Increasing number of cases
Around 500 babies developed the condition in 2015, and the number of cases are increasing.
With prompt treatment, 17 out of 20 infected babies will make a full recovery but 2 out of 20 will be left with some disability and 1 in 20 will die.
Women are at a higher risk of passing GBS to their baby if they go into early labour. In 2015, 22% of all cases of early onset GBS – the most common infection that occurs in babies up to 6 days old – developed in babies born prematurely.
The new RCOG guidelines recommend that all women who go into preterm labour, regardless of whether their waters have broken, should be given intravenous antibiotics to prevent transmission of GBS.

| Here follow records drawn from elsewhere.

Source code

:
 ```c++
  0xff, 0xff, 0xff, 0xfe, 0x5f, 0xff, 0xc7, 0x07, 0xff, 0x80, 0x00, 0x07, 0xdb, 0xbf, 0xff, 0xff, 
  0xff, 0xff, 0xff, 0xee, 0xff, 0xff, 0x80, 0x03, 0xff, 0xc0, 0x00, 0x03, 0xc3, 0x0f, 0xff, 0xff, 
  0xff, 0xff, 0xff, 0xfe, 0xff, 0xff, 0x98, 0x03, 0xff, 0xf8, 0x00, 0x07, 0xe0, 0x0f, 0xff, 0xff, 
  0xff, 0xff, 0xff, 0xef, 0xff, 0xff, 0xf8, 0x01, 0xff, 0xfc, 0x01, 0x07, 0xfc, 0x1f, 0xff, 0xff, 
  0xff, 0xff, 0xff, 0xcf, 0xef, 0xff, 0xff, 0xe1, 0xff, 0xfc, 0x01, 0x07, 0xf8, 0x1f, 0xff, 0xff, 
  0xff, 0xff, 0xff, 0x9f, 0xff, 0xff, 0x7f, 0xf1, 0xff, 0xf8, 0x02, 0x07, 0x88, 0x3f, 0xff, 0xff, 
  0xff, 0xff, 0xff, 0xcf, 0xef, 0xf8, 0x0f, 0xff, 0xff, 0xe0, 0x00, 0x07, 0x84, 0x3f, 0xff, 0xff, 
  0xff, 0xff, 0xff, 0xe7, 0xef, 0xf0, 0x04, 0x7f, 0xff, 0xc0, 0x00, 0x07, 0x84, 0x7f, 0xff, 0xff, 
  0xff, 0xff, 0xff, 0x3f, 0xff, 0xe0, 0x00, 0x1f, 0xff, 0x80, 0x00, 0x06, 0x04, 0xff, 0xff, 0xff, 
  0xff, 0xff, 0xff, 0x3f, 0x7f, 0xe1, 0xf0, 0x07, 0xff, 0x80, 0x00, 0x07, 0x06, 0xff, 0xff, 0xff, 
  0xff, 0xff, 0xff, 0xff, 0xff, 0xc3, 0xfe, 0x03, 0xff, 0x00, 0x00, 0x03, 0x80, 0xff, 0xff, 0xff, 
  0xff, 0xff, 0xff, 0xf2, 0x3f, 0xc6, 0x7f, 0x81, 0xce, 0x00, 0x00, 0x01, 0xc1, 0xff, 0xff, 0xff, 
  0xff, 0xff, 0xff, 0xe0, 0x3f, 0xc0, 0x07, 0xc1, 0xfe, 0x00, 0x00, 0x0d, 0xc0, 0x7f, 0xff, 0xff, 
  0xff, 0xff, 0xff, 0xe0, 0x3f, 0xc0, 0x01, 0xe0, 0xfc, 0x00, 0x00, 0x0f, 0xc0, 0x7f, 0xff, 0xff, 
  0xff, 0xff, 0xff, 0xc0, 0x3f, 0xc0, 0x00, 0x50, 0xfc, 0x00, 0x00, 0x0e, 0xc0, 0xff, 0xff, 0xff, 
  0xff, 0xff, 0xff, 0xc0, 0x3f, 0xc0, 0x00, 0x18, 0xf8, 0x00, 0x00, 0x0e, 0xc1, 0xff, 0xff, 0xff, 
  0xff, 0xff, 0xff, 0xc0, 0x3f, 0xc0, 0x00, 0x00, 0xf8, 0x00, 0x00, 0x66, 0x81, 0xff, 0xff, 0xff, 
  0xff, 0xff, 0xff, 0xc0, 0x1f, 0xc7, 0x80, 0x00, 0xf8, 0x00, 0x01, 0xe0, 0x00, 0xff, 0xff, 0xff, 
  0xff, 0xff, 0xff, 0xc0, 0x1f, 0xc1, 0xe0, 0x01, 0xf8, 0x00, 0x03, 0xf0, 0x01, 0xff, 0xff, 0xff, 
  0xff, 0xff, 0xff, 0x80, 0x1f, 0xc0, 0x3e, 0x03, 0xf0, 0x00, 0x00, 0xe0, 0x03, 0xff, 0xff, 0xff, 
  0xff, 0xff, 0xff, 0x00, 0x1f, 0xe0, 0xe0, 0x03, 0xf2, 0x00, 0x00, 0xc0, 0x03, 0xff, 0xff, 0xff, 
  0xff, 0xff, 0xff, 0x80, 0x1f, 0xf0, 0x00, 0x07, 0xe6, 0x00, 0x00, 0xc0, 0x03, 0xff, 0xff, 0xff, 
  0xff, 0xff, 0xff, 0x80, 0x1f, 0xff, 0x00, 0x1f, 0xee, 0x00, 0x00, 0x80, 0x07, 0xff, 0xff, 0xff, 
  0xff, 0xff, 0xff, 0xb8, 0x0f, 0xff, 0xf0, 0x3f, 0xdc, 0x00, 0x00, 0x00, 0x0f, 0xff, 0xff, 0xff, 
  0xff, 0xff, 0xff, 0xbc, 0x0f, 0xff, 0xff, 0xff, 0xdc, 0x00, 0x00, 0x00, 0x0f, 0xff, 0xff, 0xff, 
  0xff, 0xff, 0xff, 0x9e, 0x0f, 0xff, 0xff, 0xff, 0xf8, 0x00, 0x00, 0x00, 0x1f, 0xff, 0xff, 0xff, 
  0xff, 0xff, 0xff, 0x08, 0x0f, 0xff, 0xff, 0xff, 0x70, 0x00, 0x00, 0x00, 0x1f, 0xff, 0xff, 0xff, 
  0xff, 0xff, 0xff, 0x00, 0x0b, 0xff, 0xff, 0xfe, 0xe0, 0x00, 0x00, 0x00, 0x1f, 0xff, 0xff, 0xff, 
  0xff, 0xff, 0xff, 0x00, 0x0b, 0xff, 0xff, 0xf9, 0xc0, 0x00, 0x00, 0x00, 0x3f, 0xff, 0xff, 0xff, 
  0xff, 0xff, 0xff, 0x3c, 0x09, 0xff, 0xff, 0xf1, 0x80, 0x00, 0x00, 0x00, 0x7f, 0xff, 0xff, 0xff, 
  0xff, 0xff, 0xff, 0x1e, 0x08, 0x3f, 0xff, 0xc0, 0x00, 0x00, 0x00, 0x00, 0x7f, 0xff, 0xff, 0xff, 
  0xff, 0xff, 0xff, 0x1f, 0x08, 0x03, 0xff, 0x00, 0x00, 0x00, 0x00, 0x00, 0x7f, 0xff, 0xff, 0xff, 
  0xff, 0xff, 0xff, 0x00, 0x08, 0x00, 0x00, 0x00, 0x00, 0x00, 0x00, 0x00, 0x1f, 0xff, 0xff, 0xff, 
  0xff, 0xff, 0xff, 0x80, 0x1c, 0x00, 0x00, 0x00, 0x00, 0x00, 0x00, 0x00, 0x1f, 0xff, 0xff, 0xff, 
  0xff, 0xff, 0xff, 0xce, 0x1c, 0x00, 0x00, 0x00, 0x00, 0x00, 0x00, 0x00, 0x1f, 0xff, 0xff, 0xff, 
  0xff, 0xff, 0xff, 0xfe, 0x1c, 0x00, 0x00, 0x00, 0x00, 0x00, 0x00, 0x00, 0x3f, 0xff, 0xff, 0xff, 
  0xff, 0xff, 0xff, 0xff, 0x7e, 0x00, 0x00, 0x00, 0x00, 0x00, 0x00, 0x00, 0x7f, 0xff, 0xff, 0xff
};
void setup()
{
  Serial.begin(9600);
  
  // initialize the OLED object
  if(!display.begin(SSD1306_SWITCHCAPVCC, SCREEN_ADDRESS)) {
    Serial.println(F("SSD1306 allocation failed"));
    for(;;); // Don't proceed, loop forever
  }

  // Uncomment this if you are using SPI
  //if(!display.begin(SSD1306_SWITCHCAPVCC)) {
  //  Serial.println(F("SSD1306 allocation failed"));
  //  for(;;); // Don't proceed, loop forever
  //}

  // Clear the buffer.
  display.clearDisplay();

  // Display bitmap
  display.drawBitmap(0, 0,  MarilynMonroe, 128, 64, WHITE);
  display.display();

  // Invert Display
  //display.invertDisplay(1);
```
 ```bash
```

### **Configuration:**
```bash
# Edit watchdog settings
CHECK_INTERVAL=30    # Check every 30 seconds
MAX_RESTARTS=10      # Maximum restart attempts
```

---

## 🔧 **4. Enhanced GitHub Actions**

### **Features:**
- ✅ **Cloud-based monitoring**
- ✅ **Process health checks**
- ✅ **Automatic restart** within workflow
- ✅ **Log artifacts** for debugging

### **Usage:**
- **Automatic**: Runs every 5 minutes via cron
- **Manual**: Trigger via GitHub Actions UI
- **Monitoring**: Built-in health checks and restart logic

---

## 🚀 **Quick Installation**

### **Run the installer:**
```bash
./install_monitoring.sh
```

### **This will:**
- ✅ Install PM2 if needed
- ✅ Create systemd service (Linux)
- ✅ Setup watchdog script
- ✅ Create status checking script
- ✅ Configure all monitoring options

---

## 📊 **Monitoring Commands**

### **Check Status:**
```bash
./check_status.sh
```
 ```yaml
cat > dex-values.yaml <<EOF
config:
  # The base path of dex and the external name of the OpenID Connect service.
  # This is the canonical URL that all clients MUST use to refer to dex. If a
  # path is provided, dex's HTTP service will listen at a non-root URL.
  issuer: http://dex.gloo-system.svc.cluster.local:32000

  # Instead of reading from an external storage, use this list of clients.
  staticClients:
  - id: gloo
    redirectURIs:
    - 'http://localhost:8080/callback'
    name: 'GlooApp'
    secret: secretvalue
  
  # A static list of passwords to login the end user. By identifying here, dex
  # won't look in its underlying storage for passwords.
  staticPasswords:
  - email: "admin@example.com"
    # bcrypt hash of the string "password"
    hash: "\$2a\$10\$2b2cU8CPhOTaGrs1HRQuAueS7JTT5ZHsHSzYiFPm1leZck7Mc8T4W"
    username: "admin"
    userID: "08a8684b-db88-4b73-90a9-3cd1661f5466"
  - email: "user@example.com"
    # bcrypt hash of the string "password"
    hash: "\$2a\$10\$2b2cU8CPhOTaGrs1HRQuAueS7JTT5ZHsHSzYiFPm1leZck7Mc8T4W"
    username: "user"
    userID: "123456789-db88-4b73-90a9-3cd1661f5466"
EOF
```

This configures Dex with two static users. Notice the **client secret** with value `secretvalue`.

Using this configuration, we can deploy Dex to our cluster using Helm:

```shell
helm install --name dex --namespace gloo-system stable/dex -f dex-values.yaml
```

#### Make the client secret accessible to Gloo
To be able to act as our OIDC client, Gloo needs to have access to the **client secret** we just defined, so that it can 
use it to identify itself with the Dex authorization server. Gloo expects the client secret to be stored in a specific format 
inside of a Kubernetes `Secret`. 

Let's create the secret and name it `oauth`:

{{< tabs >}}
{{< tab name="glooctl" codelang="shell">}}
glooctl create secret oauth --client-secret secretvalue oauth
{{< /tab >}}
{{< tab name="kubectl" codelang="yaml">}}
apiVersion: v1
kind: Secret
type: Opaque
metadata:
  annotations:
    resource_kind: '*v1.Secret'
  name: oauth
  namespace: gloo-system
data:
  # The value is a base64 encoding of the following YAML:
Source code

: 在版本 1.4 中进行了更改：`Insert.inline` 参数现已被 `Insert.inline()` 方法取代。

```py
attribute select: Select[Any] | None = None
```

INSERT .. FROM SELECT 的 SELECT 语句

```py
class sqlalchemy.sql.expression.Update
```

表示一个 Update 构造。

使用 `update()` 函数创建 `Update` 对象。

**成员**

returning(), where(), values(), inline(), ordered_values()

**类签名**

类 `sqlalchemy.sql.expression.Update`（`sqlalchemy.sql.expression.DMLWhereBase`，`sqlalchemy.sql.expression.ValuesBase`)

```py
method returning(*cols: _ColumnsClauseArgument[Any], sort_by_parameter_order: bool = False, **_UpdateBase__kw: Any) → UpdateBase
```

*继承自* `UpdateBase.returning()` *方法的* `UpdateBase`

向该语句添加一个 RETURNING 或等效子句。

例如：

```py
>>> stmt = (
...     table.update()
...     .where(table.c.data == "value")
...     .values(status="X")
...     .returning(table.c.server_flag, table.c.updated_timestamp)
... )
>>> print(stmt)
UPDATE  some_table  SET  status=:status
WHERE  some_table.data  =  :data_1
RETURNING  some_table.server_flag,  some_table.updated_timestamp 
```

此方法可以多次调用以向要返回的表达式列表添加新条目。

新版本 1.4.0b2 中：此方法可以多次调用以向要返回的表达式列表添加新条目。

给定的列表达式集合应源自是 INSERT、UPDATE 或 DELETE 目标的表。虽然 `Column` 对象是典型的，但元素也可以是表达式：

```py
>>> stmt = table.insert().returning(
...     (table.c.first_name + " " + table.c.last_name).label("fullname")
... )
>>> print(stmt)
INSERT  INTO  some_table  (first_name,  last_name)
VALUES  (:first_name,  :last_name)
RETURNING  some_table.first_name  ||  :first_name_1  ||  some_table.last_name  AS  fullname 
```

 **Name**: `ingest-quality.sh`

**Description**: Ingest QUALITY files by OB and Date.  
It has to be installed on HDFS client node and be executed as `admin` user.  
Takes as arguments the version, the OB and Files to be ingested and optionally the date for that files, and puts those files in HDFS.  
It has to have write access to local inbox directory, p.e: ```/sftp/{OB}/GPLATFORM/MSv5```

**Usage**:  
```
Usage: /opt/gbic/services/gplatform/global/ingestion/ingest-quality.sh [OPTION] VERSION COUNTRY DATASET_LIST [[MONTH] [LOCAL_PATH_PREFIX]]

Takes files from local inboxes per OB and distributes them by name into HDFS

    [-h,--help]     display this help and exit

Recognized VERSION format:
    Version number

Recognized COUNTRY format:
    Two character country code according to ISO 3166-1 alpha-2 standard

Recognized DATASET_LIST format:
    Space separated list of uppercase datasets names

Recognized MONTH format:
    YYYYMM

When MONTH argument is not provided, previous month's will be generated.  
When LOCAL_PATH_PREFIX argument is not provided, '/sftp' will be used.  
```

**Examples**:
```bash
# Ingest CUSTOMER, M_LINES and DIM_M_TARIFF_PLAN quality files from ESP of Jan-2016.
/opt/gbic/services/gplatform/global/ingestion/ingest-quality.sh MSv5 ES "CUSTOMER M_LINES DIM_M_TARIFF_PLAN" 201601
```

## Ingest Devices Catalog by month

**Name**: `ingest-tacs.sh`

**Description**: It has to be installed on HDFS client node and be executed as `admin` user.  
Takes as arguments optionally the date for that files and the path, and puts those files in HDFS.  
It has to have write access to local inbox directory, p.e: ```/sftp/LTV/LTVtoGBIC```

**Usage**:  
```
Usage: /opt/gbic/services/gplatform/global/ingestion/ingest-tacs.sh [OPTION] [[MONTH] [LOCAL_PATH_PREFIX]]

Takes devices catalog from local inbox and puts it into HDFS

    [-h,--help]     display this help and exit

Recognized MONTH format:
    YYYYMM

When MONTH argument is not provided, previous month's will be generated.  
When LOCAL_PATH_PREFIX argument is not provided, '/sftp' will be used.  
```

Antibiotics are also recommended in cases where a woman has had a previous baby affected by GBS, a positive test for GBS during her pregnancy, prolonged rupture of membranes and a temperature of more than 38C during labour.
Peter Brocklehurst, professor of women's health at the University of Birmingham and a co-author of the guidelines, says in a statement: "In particular we hope to reduce the number of early onset Group B Strep infections and neonatal deaths in babies born before 37 weeks.
"The management of women whose babies are at raised risk of developing Group B Strep infection remains a vital part of reducing illness and deaths caused by this infection."
Professor Janice Rymer, vice president of education for the RCOG, adds: "The guideline also aims to raise awareness of GBS by recommending that all pregnant women are provided with an appropriate information leaflet, which the RCOG is now updating in line with this new guidance."
Jane Plumb, chief executive of the charity Group B Strep Support, comments in a statement: "We welcome this major update to the RCOG's clinical guidance which represents a significant improvement in the procedure to prevent Group B Strep infection in newborn babies.
"When fully implemented across the UK, we believe this change will make a real difference and we will see the rate of infections start to fall."